パンのサクッとした食感、ポテトの滑らかさ、そして肉の旨味。シンプルだが、深夜の胃袋にはこれくらいが丁度いい。
「……美味しいです」
ルシアも一口食べ、静かに呟いた。
「味覚を得てから、世界認識が変容しました。艦内の空調が運ぶ微かなオイルの匂い、計器が発する熱のゆらぎ、そしてこのサンドイッチの温度。」
「全てが単なる『情報』ではなく、質感を持った『感覚』として処理されています」
「便利になったか? それとも不便か?」
「……賑やかになりました。以前の世界は静かで、無機質でしたから」
ルシアはパンの耳を指先でなぞった。
「マスターが『本物』の味にこだわる理由が、少しだけ理解できた気がします。それは単に成分の問題ではなく、その奥にある『記憶』や『情景』と結びついているからなのですね」
彼女の視線が、俺を射抜く。
教授にも指摘されたことだ。
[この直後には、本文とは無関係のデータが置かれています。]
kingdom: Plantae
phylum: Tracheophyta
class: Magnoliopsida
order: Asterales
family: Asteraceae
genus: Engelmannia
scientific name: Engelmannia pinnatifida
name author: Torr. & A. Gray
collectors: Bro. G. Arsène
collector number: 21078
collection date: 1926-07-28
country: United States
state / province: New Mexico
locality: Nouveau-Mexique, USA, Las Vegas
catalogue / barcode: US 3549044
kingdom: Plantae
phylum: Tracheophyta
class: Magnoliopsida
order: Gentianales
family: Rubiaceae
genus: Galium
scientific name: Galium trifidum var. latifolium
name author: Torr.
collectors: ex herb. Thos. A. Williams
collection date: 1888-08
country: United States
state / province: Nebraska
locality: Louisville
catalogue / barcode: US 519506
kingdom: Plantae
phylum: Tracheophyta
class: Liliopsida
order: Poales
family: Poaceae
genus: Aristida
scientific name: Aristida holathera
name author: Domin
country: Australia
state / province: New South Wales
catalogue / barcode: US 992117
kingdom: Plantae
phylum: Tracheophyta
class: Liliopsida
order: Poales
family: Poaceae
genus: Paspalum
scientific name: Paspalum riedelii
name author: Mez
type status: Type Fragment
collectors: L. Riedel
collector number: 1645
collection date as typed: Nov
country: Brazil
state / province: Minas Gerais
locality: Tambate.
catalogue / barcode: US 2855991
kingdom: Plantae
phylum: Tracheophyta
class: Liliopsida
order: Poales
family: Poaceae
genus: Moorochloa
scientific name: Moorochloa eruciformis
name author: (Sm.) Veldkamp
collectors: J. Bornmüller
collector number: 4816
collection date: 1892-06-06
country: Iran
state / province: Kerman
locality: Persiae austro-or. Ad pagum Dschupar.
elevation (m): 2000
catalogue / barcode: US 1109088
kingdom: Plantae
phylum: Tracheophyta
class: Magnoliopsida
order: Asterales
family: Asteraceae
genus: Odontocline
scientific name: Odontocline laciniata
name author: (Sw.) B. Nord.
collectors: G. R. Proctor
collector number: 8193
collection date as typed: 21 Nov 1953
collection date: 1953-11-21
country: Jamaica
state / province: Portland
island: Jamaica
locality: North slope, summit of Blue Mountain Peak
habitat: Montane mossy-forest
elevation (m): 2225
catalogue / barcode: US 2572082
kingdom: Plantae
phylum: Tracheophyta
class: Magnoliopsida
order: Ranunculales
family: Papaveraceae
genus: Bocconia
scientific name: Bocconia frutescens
俺の求める味が、この世界のどこにもない「過去」のものであること。
「……そうかもな」
俺は苦笑して、最後のひと口を飲み込んだ。
故郷の味。地球の味。
それを説明するのは難しいし、彼女に理解させるのも酷な話だ。
「いつか、お前にも食わせてやるよ。俺が知ってる『最高に美味いもん』をな」
「はい。楽しみにしています、マスター」
ルシアは穏やかに微笑んだ。
それはプログラムされた表情ではなく、確かに彼女の「心」から生まれたもののように見えた。
俺は立ち上がり、ブリッジのメインスクリーンを見上げる。
星々の海が広がっている。
この静寂の向こう側には、教授の言う『暗礁宙域ヴォル・ガ・ド』が待っている。そしてその先には、未知の美味なる獲物が泳ぐ海がある。
「よし、そろそろ時間か」
俺は手元の端末を操作し、船内全域への通信回線を開いた。
「総員、配置についたまま聞いてくれ。これより本船はヴォル・ガ・ド宙域、中立ステーション・オアシスへ向け出港する」
「マッコウクジラ、抜錨」
微かな振動と共に、巨体がドックを離れ、新たな目的地へと進んでゆく。
夜食にできるほど肉料理を余らせた覚えがない。